DIRECTIONS FOR THIS TASK>
Please copy out the entries exactly, skipping any pictures.
====
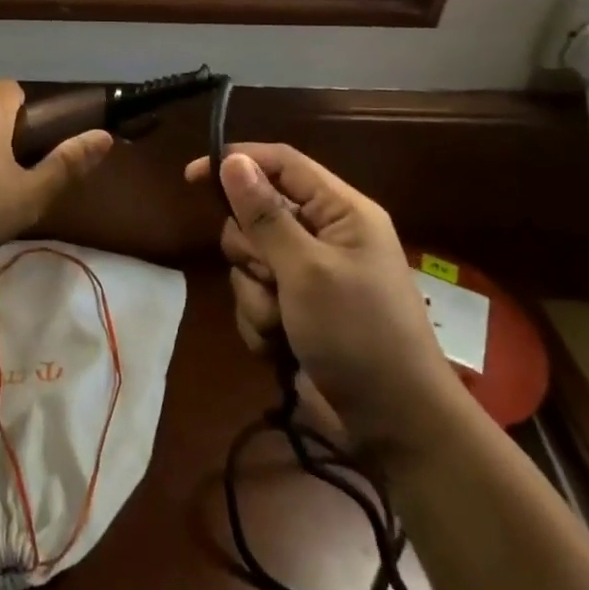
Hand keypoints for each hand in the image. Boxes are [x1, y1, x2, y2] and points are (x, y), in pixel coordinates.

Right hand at [184, 144, 470, 465]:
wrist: (395, 429)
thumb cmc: (359, 335)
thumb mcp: (307, 270)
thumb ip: (266, 214)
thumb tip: (232, 160)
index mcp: (340, 212)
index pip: (281, 163)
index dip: (238, 162)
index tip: (193, 177)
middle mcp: (323, 235)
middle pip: (256, 213)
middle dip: (251, 250)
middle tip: (270, 276)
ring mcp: (308, 275)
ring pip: (249, 260)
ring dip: (255, 294)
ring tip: (281, 323)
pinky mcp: (295, 310)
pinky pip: (254, 297)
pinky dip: (260, 321)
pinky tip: (280, 345)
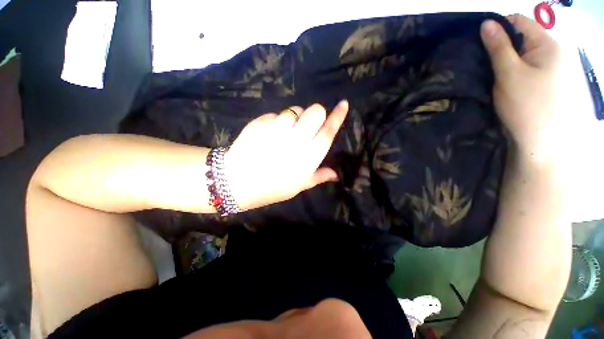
====
SOLUTION TO THE PROBLEM>
Hand keypoints for each hand in the image. Boxes are [x1, y1, x2, y2] and points are (x, y), in pixel coordinates.

Right hand at [184, 144, 470, 465]:
wrist: (395, 429)
thumb cmc: (359, 335)
thumb mcp: (307, 270)
thumb ip: (266, 214)
thumb tip: (232, 160)
index mcp: (340, 212)
index pip: (281, 163)
index dip: (238, 162)
index tip: (193, 177)
middle mcp: (323, 235)
middle pip: (256, 213)
middle dip: (251, 250)
middle tip: (270, 276)
ring mcp: (308, 275)
ring pip: (249, 260)
ring dip: (255, 294)
ring tip: (281, 323)
pinky mcp: (295, 310)
pinky pip: (254, 297)
pinky dip: (260, 321)
pinky tip: (280, 345)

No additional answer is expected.